(Beginning of Given text)

Ingrid Burke for the Russian Legal Information Agency (RAPSI)
International Brewers Day 2012 will be a bittersweet affair for many Russian beer fans. By this time next year, many of the ultra-lenient policies currently enjoyed by the nation’s beer venders and consumers will have been supplanted by more restrictive ones. Full implementation of the 2011 federal law on beer sale and consumption is set for January 2013. Thus next year’s International Brewers Day festivities will be marked by comparatively heavy-handed restrictions. Holiday devotees will have to shop between the hours of 8:00am and 11:00pm, will no longer have the benefit of patronizing street venders for their beer purchases, and will no longer enjoy the luxury of drinking in the streets or in public parks. If all goes according to plan, suffice it to say some major changes are in store.
In order to encourage our readers to enjoy this holiday, rather than spending it lamenting these impending changes, we have gathered information on liquor laws around the world. A look at some of the alternatives makes it clear that the new regulations imposed by the 2011 law could be a lot worse.

(End of Given text)

▶ _Prompt 1_:
Rewrite the beer-law article starting at the words "In order to" and ending after "a lot worse.", with "liquor laws" changed to "alcohol regulations".
▶ _Prompt 2_:
Carry the beer-law article forward from its last sentence.

(Beginning of Provided material)

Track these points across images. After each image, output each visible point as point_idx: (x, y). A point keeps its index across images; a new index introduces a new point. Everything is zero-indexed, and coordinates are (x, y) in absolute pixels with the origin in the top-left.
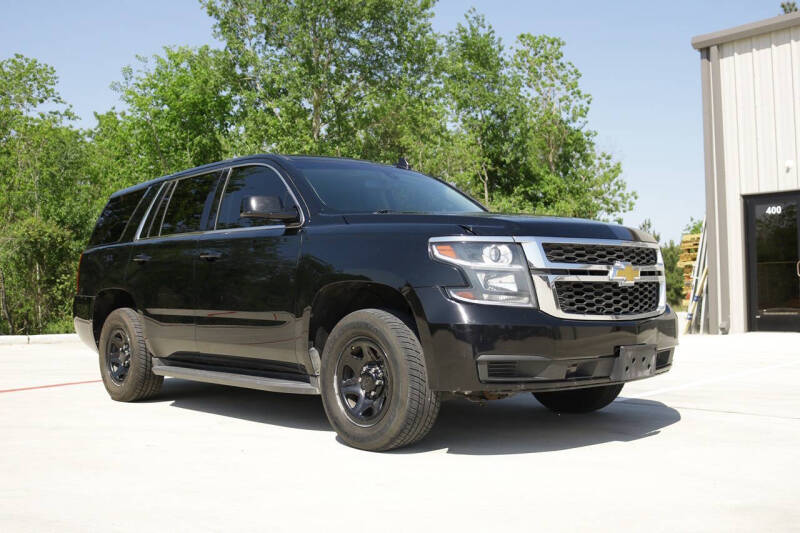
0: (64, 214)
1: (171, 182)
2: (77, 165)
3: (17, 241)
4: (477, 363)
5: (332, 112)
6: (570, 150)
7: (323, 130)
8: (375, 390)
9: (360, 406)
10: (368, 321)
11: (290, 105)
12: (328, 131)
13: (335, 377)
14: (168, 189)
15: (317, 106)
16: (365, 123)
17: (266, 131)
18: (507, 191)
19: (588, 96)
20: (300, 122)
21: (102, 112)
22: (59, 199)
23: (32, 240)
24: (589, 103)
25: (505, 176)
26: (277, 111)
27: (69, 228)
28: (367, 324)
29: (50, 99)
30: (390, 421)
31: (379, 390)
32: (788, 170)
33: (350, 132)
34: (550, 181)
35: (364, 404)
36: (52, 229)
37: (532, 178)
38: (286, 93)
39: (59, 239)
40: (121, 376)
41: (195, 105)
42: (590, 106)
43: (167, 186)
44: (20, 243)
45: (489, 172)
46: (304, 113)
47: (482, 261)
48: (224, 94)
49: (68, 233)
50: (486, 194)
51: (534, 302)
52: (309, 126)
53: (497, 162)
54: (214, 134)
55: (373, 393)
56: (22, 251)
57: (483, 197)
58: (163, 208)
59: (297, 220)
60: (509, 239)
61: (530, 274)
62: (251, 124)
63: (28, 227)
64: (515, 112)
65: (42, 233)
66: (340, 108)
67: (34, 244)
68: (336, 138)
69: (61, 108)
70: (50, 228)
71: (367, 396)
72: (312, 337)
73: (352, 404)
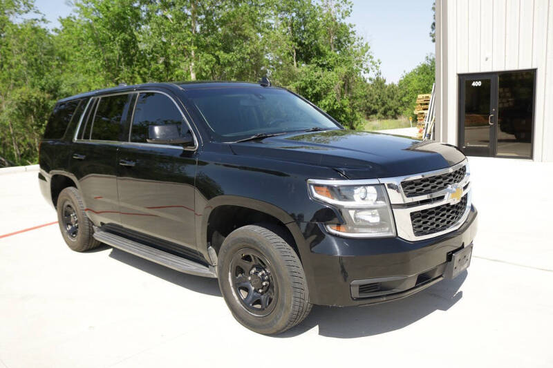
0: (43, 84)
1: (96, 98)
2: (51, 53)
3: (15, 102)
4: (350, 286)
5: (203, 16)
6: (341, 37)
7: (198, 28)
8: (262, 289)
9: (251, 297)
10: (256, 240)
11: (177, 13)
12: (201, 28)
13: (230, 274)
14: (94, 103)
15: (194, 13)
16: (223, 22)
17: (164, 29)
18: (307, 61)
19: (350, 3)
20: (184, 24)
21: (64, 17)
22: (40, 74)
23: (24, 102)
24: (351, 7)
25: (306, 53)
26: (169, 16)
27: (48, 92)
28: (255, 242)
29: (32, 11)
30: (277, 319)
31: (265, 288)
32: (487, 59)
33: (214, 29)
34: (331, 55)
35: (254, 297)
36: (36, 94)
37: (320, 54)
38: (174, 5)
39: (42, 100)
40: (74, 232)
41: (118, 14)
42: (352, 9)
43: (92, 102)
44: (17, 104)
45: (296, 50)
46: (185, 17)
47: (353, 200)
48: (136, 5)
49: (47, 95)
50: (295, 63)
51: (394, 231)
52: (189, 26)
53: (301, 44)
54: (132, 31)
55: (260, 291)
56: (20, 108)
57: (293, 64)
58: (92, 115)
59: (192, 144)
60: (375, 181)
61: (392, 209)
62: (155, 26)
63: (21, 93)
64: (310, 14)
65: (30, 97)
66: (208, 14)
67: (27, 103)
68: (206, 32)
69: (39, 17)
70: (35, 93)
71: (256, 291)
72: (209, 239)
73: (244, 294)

(End of Provided material)

▶ _Exercise result 1_:
In order to encourage our readers to enjoy this holiday, rather than spending it lamenting these impending changes, we have gathered information on alcohol regulations around the world. A look at some of the alternatives makes it clear that the new regulations imposed by the 2011 law could be a lot worse.

▶ _Exercise result 2_:
For context, it should be noted that in most jurisdictions worldwide, beer is legally classified as an alcoholic beverage, and thus receives the same legal treatment as such other beverages as wine and liquor. In fact, the 2011 beer law made international headlines due primarily to global intrigue over Russia’s former classification of beer as a food item, rather than an alcoholic beverage.
In imposing a total ban on the sale and consumption of alcohol, Saudi Arabia stands at one extreme end of the international alcohol policy spectrum. It is a well-known fact that Saudi Arabia strictly adheres to Islamic Shari'ah law. The nation has gained notoriety for its brutal enforcement of such laws. Perhaps it comes as no surprise that in a country where public beheadings are still commonplace, breaches of the prohibition can carry harrowing consequences. Indiscretions can lead to public floggings, steep fines, and prison sentences ranging from several months for consumption to several years for the sale of alcohol.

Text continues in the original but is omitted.